Q11. Answer: b With only 500 examples, holding out 20% (100 examples) for testing leaves only 400 for training — a meaningful sacrifice on a small dataset. Cross-validation uses all data for both training and evaluation across different folds, producing more reliable performance estimates on small datasets.

Q12. Answer: b "A business executive read about it in a magazine" is business pressure, not a technical justification. ML should be adopted because it solves a specific problem better than alternatives (a, c, d), not because of trend-following.

Q13. Answer: b The Pipeline's primary value is ensuring that preprocessing steps like scaling or imputation are fit only on training data and then applied (not refit) on test data. This prevents data leakage. It does not parallelize training (a), auto-select algorithms (c), or store to databases (d).

Q14. Answer: b Parameters (like linear regression coefficients) are learned by the training algorithm from the data.
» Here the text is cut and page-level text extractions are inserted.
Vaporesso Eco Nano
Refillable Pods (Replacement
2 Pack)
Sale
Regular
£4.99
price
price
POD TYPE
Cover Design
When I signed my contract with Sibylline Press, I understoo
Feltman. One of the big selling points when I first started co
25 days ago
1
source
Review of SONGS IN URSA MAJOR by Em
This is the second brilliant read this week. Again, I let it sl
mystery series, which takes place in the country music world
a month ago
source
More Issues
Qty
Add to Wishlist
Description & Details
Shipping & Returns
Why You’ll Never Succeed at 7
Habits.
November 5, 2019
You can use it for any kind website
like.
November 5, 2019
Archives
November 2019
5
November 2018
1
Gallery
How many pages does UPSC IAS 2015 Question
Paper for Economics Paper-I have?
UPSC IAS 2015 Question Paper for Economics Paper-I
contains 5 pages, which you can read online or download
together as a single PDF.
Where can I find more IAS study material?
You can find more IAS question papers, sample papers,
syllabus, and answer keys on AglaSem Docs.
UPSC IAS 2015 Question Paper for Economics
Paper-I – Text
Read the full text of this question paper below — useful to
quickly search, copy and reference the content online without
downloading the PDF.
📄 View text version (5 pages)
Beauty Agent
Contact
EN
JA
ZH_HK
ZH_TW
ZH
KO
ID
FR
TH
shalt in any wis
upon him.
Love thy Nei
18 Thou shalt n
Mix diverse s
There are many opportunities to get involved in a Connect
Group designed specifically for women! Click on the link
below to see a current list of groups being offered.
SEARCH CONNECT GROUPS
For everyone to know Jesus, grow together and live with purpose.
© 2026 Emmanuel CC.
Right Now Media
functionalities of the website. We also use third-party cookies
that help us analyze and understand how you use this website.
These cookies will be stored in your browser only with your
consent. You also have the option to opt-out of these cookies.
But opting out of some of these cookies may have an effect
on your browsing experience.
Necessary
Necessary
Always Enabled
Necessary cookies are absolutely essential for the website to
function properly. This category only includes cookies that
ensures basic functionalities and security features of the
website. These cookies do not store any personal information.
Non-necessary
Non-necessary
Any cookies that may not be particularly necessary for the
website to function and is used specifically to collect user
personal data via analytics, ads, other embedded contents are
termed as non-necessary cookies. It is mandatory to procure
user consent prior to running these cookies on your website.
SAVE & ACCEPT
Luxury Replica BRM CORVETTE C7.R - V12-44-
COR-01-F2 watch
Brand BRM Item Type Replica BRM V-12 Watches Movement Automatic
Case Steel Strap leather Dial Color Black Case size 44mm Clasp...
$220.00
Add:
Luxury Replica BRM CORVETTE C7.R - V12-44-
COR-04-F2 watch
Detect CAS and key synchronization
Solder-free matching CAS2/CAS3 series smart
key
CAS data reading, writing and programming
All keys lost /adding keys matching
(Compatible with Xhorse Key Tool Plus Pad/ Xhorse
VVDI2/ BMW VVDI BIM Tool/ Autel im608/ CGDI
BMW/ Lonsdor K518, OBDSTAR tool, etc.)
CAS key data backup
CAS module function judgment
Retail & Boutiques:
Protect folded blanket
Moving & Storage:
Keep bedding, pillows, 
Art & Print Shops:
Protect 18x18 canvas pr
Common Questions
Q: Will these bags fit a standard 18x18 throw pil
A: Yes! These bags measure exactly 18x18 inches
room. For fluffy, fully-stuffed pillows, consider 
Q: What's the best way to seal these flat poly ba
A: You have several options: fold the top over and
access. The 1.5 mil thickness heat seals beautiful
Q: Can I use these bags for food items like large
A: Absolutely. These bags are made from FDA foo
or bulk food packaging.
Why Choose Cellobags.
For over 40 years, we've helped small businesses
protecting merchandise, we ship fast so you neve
Hyperparameters (like regularization strength, tree depth, number of trees) are set by the practitioner before training begins and control how the learning happens.

Q15. Answer: b R² represents the proportion of variance in the target variable explained by the model. R² = 0.82 means the model captures 82% of the variation in sales; the remaining 18% is unexplained. It does not mean 82% of predictions are correct (a) or that error is 18% (c).

Q16. Answer: b In k-fold cross-validation with k=5, the model is trained 5 times — once for each fold serving as the test set while the other 4 folds form the training set. This produces 5 performance estimates that are then averaged.

Q17. Answer: c When interpretability is a business or regulatory requirement, model selection must account for it. A complex ensemble that cannot explain individual predictions may be technically superior but operationally unsuitable. This is a fundamental trade-off in applied ML.

Q18. Answer: b The base rate baseline defines the floor of acceptable performance. If your model does not meaningfully outperform the strategy of always predicting the majority class, it has not learned anything useful from the data.

Q19. Answer: c A model trained on data where the most predictive features are available only 28% of the time will produce unreliable scores. The appropriate response is to fix the data collection process first. More sophisticated algorithms (b, d) do not fix a fundamental data availability problem.

Q20. Answer: c Reinforcement learning is defined by an agent-environment interaction loop with reward signals. It does not require labeled datasets (b), is not the most common business ML paradigm (a), and is distinct from supervised sequential modeling (d).